● **Your assignment**
Filter the entries beneath this task, copying only the lines that hold the word "relative".

● **Data in this exercise**
---+---
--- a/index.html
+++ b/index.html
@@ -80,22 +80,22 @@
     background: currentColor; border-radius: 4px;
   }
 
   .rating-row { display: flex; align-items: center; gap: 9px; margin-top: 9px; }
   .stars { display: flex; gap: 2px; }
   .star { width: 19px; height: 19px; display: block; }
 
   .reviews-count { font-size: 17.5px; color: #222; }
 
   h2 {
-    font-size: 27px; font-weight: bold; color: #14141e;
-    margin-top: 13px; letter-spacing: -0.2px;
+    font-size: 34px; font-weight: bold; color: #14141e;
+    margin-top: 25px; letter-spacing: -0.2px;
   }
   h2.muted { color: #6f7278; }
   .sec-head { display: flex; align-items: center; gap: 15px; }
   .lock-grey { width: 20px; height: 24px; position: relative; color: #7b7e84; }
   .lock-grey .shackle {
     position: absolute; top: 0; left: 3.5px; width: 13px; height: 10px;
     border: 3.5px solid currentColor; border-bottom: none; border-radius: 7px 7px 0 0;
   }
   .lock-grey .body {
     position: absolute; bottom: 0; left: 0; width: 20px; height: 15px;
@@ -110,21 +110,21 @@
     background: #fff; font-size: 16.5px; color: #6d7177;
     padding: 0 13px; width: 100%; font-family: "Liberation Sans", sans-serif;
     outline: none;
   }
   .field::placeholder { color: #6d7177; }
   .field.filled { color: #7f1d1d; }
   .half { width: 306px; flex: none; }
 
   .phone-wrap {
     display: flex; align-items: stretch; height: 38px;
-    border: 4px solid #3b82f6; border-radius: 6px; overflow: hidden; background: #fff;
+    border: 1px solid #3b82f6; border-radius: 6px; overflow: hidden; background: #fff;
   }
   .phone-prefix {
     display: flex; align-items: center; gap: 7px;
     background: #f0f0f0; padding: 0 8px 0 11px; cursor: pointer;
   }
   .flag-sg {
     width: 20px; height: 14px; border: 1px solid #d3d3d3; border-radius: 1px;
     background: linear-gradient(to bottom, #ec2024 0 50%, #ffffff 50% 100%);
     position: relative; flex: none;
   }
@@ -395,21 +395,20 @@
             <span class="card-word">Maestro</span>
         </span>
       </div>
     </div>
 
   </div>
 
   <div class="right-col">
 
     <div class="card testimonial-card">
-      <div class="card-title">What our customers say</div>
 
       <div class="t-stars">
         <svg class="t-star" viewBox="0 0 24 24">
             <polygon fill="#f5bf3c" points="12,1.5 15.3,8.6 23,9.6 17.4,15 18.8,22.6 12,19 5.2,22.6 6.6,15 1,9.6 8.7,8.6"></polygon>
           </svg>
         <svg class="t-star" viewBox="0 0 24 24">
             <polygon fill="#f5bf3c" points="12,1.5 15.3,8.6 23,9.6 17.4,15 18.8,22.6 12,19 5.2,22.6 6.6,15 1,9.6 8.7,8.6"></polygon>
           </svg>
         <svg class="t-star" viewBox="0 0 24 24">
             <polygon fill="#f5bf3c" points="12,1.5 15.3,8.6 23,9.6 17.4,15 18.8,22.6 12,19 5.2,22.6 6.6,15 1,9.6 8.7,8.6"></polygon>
---+---
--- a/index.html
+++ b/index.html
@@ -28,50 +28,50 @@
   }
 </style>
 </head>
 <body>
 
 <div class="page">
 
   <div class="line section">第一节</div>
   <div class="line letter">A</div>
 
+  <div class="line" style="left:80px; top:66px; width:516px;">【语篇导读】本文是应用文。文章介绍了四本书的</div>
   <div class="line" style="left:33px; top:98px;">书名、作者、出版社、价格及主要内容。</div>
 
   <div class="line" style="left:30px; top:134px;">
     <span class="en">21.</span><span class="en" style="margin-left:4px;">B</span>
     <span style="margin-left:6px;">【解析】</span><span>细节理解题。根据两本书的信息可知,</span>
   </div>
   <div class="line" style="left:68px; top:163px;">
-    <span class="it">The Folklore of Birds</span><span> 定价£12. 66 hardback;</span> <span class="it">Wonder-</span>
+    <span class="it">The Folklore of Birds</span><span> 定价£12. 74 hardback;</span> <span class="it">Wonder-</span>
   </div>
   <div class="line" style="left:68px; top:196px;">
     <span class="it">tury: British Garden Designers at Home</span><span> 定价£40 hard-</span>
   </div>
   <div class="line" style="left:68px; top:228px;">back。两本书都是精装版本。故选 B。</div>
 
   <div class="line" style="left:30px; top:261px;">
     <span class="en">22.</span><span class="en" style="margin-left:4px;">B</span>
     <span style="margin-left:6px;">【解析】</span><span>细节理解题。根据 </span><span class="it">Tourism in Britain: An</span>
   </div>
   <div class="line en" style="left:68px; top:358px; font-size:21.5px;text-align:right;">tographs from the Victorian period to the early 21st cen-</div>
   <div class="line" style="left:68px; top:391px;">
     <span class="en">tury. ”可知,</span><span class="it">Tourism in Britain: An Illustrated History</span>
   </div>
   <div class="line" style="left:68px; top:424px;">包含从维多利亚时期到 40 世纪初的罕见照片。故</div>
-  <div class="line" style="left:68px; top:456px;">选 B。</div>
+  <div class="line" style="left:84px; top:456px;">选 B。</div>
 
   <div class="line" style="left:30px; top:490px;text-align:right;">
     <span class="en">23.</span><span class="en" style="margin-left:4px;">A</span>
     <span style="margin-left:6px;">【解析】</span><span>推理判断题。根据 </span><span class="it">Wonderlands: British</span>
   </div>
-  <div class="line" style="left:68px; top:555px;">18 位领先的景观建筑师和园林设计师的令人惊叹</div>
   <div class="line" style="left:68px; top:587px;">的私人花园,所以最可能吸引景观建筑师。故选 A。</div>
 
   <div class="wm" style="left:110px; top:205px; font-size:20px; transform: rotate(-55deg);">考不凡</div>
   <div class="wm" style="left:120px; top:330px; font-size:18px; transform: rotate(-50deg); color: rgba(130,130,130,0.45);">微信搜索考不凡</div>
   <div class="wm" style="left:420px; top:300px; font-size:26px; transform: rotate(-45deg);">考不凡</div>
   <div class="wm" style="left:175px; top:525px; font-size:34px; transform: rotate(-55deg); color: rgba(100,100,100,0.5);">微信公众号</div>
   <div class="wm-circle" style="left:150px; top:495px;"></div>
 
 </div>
---+---
● **Response box**
   .lock-grey { width: 20px; height: 24px; position: relative; color: #7b7e84; }
     position: relative; flex: none;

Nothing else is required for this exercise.